All this has helped give me more patience and energy with my kids and spouse.
I am not perfect (I still can be defensive and snippy) but it's improved a ton
from when I was maximally stressed and feeling powerless and stuck. And I find
as my mindset has changes, and with help from workout endorphins and more
sleep, I am more appreciative of how great my kids and wife are. (I always
knew this and often expressed it but now I'm wasting less time feeling tired,
angry and distracted on weekends about work crap, etc.)

Hang in there, it will get better.

(Also how old are your kids? are you getting sleep?

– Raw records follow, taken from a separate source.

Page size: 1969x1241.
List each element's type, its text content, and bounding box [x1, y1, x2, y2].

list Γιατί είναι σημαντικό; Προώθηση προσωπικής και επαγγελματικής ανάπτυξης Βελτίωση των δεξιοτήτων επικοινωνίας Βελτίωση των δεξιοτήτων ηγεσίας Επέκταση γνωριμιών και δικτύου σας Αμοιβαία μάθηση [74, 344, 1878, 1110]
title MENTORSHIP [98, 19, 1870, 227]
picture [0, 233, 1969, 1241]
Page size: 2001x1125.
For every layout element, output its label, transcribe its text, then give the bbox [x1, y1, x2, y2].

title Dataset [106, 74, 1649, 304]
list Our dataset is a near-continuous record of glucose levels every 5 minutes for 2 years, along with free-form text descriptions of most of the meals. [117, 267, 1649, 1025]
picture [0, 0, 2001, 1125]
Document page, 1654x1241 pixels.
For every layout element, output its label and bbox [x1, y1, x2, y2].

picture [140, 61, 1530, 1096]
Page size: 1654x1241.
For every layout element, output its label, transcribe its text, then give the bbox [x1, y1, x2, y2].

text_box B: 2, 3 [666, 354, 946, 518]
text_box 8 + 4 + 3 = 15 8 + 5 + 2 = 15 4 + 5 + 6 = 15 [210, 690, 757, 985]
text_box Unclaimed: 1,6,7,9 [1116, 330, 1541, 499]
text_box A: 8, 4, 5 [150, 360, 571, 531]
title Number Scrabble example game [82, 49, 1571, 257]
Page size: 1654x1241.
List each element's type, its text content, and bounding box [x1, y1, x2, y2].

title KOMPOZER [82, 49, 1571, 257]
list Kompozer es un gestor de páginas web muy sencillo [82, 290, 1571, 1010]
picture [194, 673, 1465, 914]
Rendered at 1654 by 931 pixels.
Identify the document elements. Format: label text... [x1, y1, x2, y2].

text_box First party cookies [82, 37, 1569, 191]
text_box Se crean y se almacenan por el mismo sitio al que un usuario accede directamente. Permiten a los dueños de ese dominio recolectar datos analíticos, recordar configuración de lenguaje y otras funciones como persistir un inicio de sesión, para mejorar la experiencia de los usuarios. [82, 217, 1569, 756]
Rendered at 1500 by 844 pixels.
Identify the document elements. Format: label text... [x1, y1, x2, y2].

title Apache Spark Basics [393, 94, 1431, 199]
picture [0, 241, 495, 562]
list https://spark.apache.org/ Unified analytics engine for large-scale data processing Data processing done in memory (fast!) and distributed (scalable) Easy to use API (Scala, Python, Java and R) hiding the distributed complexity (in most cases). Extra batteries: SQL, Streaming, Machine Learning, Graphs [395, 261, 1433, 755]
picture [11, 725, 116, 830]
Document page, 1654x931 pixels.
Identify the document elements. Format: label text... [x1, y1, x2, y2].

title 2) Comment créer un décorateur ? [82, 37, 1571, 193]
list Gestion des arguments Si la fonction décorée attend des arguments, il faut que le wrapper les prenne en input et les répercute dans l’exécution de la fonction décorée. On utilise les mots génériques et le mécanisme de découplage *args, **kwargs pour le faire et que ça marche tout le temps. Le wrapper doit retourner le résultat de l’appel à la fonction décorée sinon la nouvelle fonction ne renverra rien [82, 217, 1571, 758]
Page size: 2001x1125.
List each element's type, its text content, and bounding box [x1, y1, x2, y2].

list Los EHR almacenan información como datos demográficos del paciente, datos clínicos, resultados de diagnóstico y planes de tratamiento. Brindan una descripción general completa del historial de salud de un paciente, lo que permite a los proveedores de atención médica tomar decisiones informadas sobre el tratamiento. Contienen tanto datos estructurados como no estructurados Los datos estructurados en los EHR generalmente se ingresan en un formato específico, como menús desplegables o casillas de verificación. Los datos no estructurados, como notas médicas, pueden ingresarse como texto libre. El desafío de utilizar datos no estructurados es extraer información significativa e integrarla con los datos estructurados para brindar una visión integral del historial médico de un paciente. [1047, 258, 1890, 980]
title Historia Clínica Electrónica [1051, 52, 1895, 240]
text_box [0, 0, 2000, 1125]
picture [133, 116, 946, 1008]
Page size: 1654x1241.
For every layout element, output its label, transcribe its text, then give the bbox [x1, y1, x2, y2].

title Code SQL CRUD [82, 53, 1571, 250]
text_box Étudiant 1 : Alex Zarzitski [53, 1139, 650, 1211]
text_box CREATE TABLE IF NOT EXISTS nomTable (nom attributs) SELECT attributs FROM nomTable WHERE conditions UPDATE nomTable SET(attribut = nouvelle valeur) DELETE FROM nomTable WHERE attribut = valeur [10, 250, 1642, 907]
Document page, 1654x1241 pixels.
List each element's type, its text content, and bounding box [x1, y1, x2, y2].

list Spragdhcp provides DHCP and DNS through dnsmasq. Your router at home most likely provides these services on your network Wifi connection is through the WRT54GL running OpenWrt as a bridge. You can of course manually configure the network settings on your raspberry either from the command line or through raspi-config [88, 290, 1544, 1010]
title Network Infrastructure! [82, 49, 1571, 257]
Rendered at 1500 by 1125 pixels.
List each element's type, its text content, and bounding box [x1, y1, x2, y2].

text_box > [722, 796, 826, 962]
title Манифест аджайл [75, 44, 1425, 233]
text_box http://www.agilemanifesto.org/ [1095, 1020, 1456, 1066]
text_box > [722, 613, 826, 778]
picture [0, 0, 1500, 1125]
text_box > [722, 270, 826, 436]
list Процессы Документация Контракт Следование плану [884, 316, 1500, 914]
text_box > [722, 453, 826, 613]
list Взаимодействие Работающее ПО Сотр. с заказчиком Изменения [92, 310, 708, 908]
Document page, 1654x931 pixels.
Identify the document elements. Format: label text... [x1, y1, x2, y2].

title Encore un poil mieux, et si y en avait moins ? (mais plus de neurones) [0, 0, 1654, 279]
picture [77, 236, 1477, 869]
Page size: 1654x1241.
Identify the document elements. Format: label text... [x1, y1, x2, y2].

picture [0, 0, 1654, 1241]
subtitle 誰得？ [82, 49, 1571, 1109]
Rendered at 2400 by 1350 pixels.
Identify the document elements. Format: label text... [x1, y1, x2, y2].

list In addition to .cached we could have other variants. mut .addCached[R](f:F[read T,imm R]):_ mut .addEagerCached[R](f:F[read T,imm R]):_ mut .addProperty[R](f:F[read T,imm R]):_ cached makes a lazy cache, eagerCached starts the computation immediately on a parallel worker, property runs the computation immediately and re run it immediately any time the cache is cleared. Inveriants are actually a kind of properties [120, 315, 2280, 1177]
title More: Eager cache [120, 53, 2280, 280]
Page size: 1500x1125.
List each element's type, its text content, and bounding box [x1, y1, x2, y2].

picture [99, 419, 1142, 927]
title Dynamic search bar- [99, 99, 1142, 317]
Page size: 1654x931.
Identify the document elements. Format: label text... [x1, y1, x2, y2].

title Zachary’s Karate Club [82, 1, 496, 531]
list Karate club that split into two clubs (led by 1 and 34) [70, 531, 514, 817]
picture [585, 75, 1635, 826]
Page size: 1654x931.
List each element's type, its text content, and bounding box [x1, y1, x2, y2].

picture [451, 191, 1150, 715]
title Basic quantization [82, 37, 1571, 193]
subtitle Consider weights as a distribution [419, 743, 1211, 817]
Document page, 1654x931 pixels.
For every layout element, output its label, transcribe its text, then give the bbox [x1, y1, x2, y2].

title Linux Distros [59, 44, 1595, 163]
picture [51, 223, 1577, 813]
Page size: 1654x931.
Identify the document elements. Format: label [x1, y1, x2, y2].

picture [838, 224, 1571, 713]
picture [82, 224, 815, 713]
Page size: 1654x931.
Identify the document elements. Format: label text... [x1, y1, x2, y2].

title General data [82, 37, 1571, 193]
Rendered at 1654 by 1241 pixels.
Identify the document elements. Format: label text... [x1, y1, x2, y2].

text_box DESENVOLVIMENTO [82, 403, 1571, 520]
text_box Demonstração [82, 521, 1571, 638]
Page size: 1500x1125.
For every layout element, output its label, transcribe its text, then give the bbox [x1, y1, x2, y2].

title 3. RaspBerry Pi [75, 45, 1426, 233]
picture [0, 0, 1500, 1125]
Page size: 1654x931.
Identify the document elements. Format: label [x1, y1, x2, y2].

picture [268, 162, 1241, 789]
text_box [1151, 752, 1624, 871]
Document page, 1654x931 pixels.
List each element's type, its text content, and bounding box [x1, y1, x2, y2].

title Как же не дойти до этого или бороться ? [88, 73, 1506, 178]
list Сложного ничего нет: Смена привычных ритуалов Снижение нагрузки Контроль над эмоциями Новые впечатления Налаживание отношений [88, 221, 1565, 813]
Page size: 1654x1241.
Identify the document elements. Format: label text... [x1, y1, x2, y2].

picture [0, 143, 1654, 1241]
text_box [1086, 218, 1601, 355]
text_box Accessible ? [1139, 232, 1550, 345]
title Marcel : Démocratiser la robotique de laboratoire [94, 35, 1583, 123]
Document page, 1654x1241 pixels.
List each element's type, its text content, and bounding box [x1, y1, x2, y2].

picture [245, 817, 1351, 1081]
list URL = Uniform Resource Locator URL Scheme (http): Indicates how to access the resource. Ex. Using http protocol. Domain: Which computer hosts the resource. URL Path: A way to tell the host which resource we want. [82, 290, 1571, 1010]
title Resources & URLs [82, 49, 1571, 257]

The sleep situation
improves a lot every year for the first several years!)

------
thelastidiot
Same situation only a bit later in life (I've got good genes, knock on
wood...) In fact, I already had a mid-life crisis in my 30s, coz my first wife
told me I would die at 60 (she was a palm-reader.) So my advice to the
youngsters reading this: have your mid-life crisis before your first
hemorrhoid, it helps. Regarding the wifey and kids, I found a partner who
knows my situation at home and we do crazy things with her just to blow the
steam. Then I confess on Sunday and it's all good.